▶ What needs to be done: Make an exact copy of all the entries, but do not reproduce the pictures.

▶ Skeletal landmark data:
----------
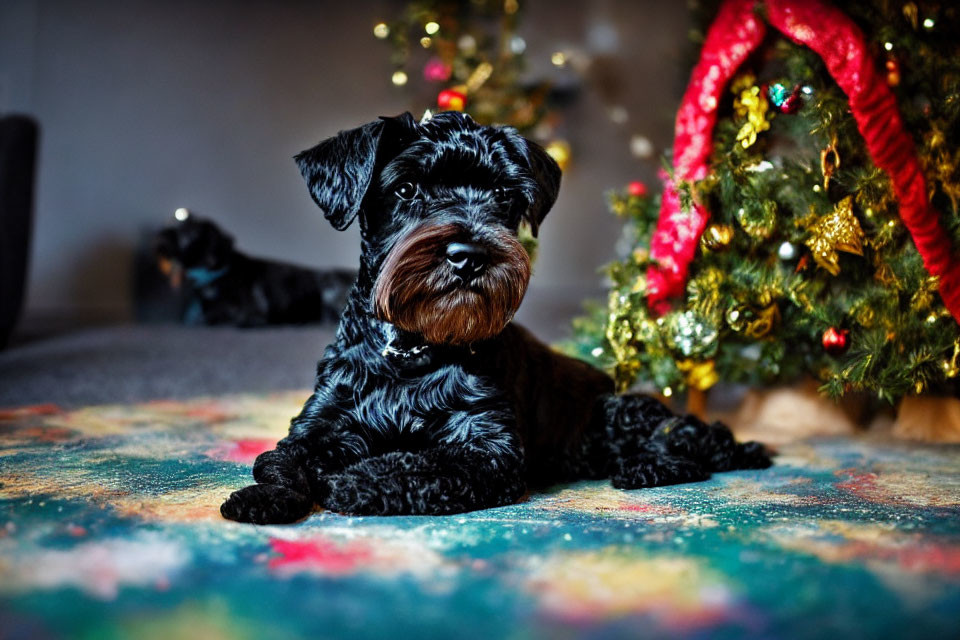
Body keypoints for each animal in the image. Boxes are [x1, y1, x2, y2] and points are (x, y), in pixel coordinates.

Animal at [219, 112, 772, 524]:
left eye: (504, 195)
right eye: (407, 189)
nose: (468, 256)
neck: (413, 351)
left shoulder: (489, 448)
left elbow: (422, 463)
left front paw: (355, 481)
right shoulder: (317, 426)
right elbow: (279, 462)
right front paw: (262, 499)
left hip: (620, 411)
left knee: (690, 448)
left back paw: (645, 468)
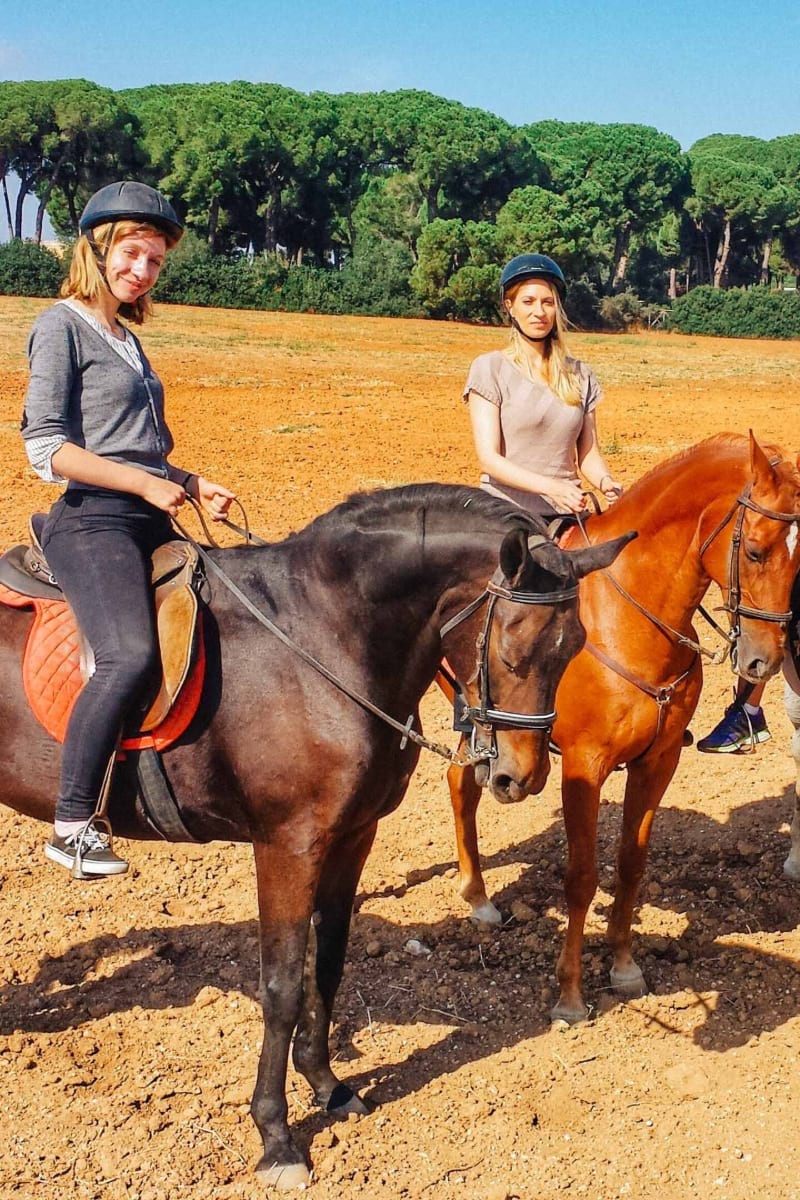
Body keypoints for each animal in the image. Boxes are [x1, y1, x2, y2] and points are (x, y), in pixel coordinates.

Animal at [0, 480, 633, 1190]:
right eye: (512, 646)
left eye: (575, 646)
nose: (519, 777)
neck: (323, 639)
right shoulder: (287, 845)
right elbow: (280, 986)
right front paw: (276, 1137)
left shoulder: (353, 835)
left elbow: (326, 963)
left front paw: (329, 1085)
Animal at [448, 436, 800, 1027]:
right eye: (754, 550)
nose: (764, 660)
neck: (625, 617)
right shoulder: (582, 767)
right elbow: (581, 877)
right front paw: (569, 995)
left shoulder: (658, 761)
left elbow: (631, 866)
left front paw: (625, 967)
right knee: (458, 786)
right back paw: (476, 897)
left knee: (464, 782)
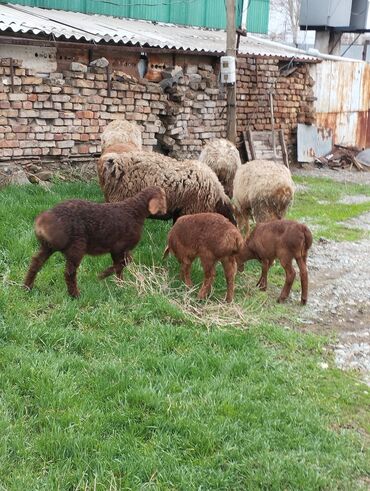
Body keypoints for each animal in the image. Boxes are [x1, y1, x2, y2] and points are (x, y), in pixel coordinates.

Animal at [24, 186, 166, 298]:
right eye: (164, 197)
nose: (165, 212)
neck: (135, 211)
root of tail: (44, 220)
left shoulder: (120, 249)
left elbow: (123, 264)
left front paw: (121, 284)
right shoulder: (119, 247)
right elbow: (122, 264)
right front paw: (103, 275)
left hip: (48, 246)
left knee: (36, 262)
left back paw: (27, 287)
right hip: (77, 246)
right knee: (69, 272)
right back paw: (75, 295)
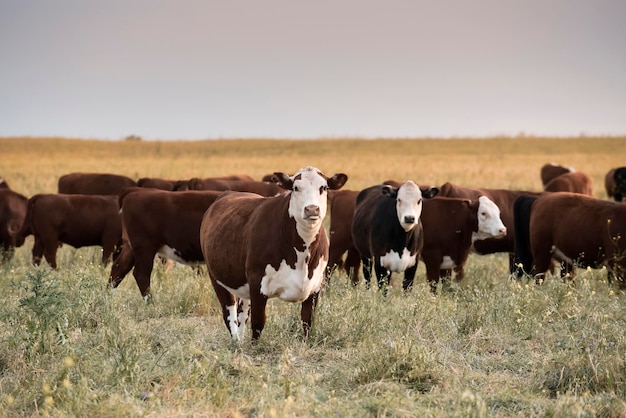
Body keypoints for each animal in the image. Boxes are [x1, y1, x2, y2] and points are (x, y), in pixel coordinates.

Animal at [200, 165, 346, 342]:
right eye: (295, 188)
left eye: (323, 188)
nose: (312, 209)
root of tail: (227, 193)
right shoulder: (257, 282)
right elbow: (258, 322)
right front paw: (254, 347)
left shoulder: (316, 285)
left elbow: (307, 321)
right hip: (217, 277)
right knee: (229, 313)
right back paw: (236, 341)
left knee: (242, 313)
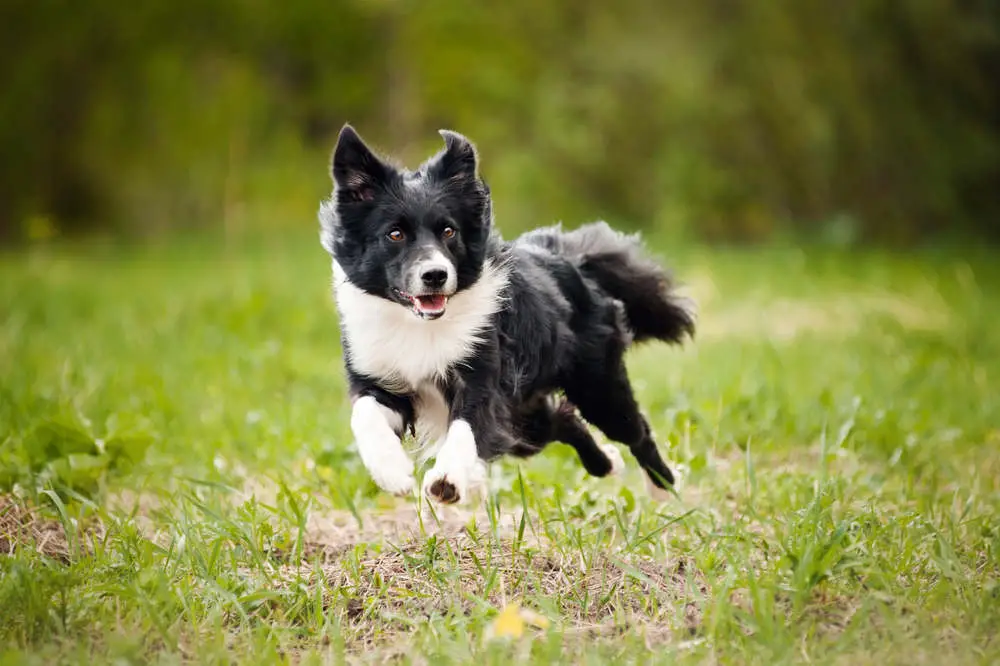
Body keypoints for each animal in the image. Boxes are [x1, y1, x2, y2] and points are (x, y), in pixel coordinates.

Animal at [320, 123, 696, 504]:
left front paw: (446, 480)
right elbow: (364, 414)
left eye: (448, 231)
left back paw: (663, 486)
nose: (435, 275)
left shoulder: (484, 374)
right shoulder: (379, 374)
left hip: (597, 386)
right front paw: (392, 472)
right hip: (526, 416)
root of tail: (569, 258)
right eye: (394, 234)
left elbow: (467, 426)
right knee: (561, 420)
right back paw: (607, 463)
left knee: (635, 429)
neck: (420, 325)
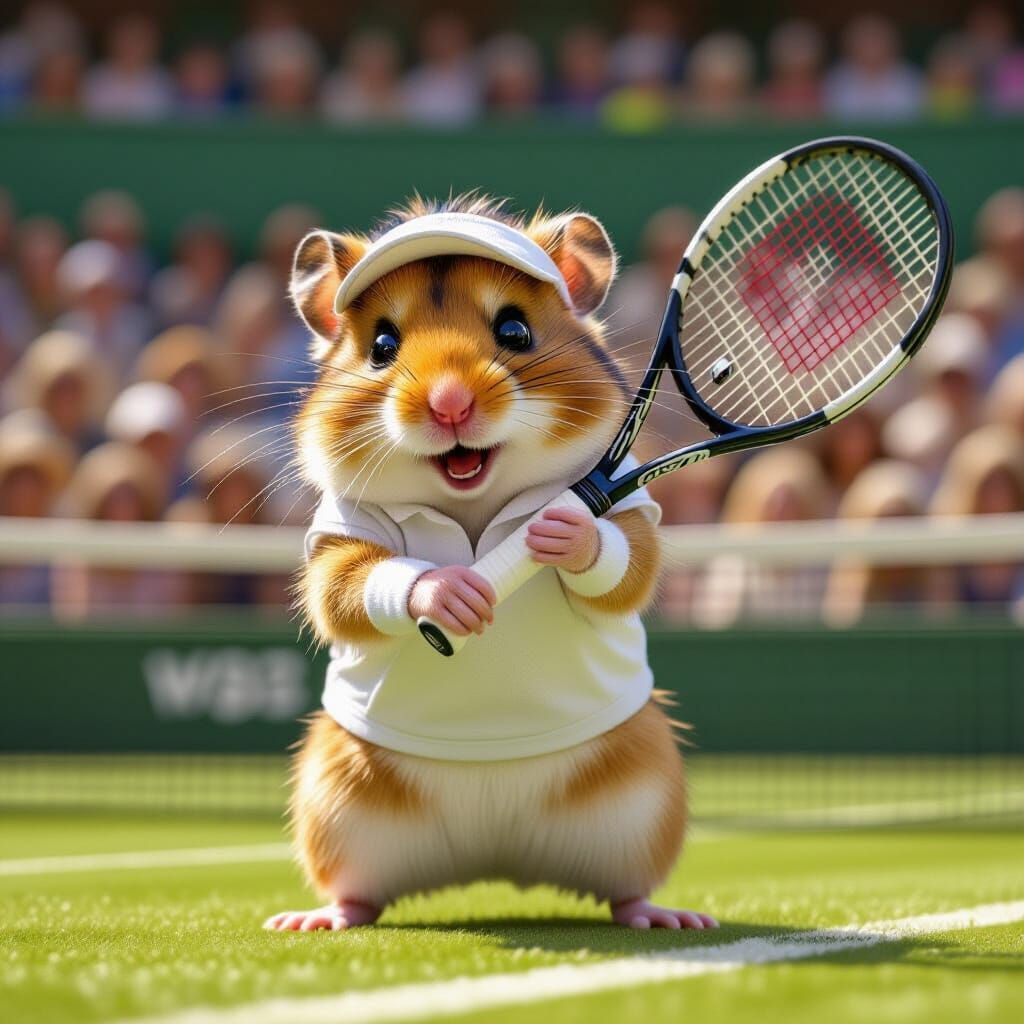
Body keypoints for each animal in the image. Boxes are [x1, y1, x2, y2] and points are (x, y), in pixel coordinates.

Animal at [263, 196, 717, 933]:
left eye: (514, 329)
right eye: (382, 346)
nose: (450, 403)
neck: (471, 506)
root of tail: (494, 861)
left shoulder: (632, 507)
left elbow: (627, 566)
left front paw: (563, 530)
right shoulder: (338, 533)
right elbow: (351, 586)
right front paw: (452, 596)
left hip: (645, 800)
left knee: (627, 888)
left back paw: (665, 917)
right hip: (337, 800)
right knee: (358, 888)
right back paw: (318, 919)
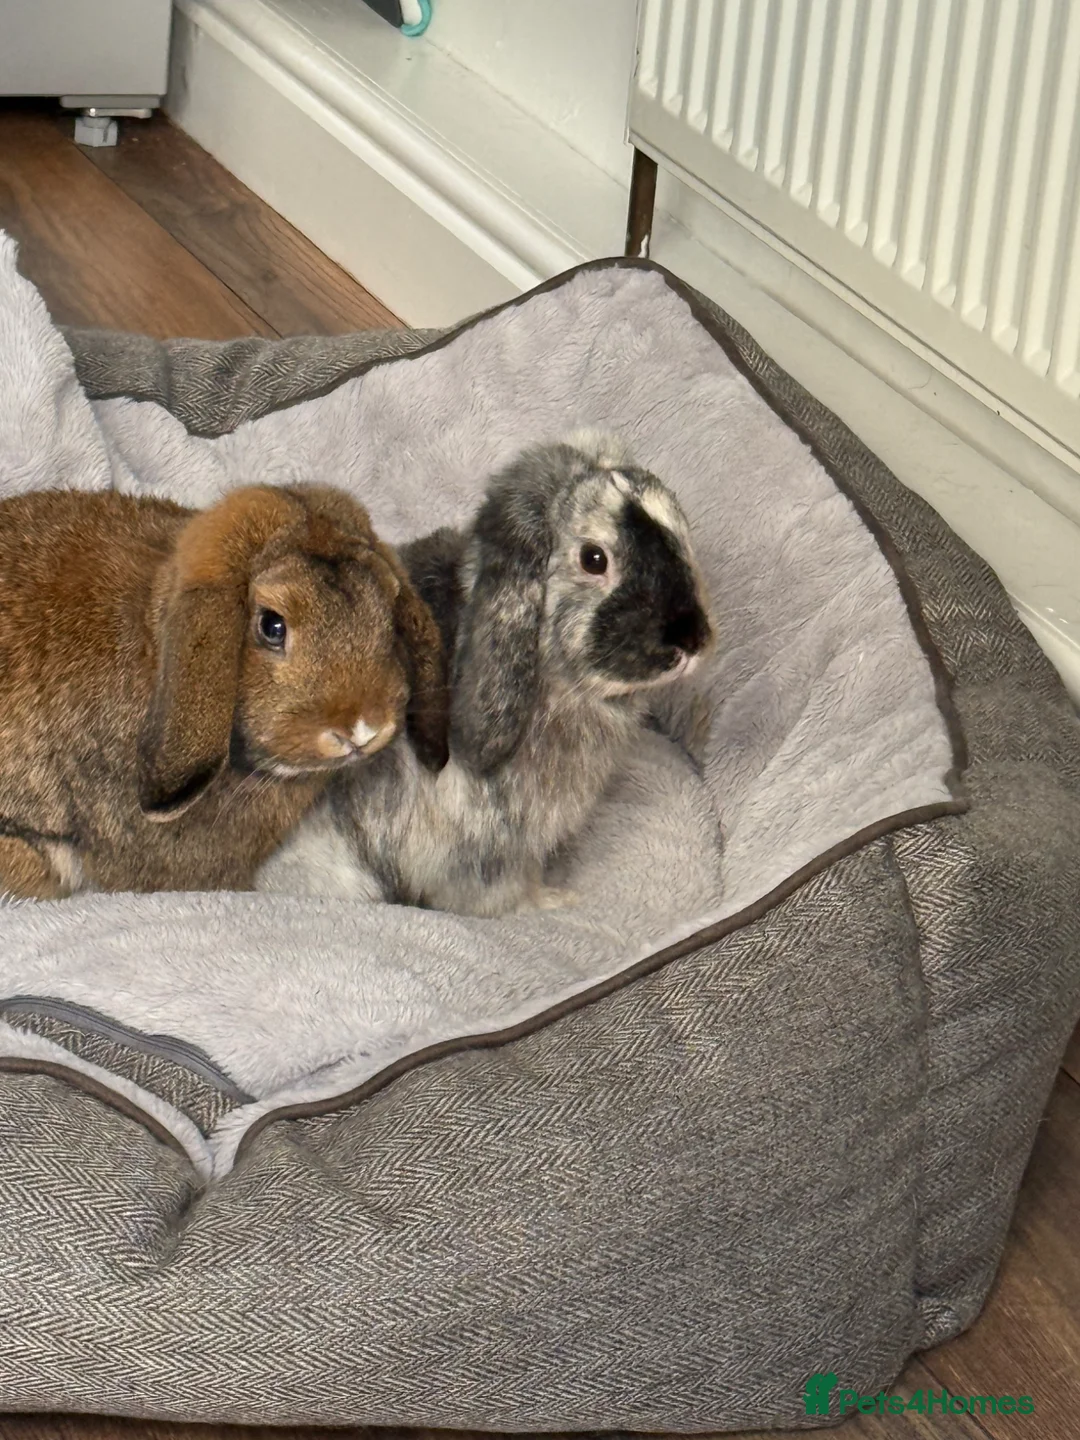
----------
▶ Result below:
Body keypoints for each animal in the image. Boxes are [x1, y1, x2, y2] and points are (x, y), in pixel coordinates.

Animal at [219, 112, 772, 524]:
left eye: (504, 195)
right eye: (407, 189)
nose: (468, 256)
neck: (413, 351)
left shoulder: (489, 448)
left elbow: (422, 463)
left front paw: (355, 481)
right shoulder: (317, 426)
right elbow: (279, 462)
right front paw: (262, 499)
left hip: (620, 411)
left knee: (690, 448)
left back paw: (645, 468)
Body keypoints for each animal in the image. Boxes are [x1, y1, x2, y2] and points are (x, y), in pixel coordinates.

Animal at [0, 480, 633, 1190]:
right eye: (512, 646)
left eye: (575, 646)
nose: (519, 777)
neck: (323, 639)
right shoulder: (287, 845)
right elbow: (280, 986)
right front paw: (276, 1137)
left shoulder: (353, 835)
left elbow: (326, 963)
left front paw: (329, 1085)
Animal at [448, 436, 800, 1027]:
right eye: (754, 550)
nose: (764, 660)
neck: (625, 617)
right shoulder: (582, 767)
right elbow: (581, 877)
right front paw: (569, 995)
left shoulder: (658, 761)
left elbow: (631, 866)
left front paw: (625, 967)
right knee: (458, 786)
right back paw: (476, 897)
left knee: (464, 782)
Body keypoints for each animal in the image. Boxes are [x1, y1, x2, y2] and points are (x, y), in pixel coordinates.

Animal at [24, 186, 166, 298]:
right eye: (164, 197)
nose: (165, 212)
neck: (135, 211)
root of tail: (44, 220)
left shoulder: (120, 249)
left elbow: (123, 264)
left front paw: (121, 284)
right shoulder: (119, 247)
right elbow: (122, 264)
right front paw: (103, 275)
left hip: (48, 246)
left knee: (36, 262)
left back paw: (27, 287)
right hip: (77, 246)
right knee: (69, 272)
right back paw: (75, 295)
Body keypoints for each animal in the image. Boxes are [x1, y1, x2, y2] and points are (x, y), in pixel coordinates.

Animal at [200, 165, 346, 342]:
right eye: (295, 188)
left eye: (323, 188)
nose: (312, 209)
root of tail: (227, 193)
right shoulder: (257, 282)
right elbow: (258, 322)
right front paw: (254, 347)
left shoulder: (316, 285)
left elbow: (307, 321)
right hip: (217, 277)
right knee: (229, 313)
right back paw: (236, 341)
left knee: (242, 313)
Body keypoints for each animal in the image. Boxes are [x1, y1, x2, y2] and points are (x, y), in pixel coordinates.

Animal at [320, 123, 696, 504]:
left front paw: (446, 480)
right elbow: (364, 414)
left eye: (448, 231)
left back paw: (663, 486)
nose: (435, 275)
left shoulder: (484, 374)
right shoulder: (379, 374)
left hip: (597, 386)
right front paw: (392, 472)
right hip: (526, 416)
root of tail: (569, 258)
right eye: (394, 234)
left elbow: (467, 426)
right knee: (561, 420)
right back paw: (607, 463)
left knee: (635, 429)
neck: (420, 325)
Body keypoints for each animal in the image. Boxes are [x1, y1, x2, y2] and points are (x, y), in pixel coordinates.

Animal at [263, 196, 717, 933]:
left eye: (514, 329)
right eye: (382, 346)
nose: (450, 403)
neck: (471, 506)
root of tail: (494, 861)
left shoulder: (632, 507)
left elbow: (627, 566)
left front paw: (563, 530)
right shoulder: (338, 533)
right elbow: (351, 586)
right front paw: (452, 596)
left hip: (645, 800)
left knee: (627, 888)
left back paw: (665, 917)
right hip: (337, 800)
right knee: (358, 888)
right back paw: (318, 919)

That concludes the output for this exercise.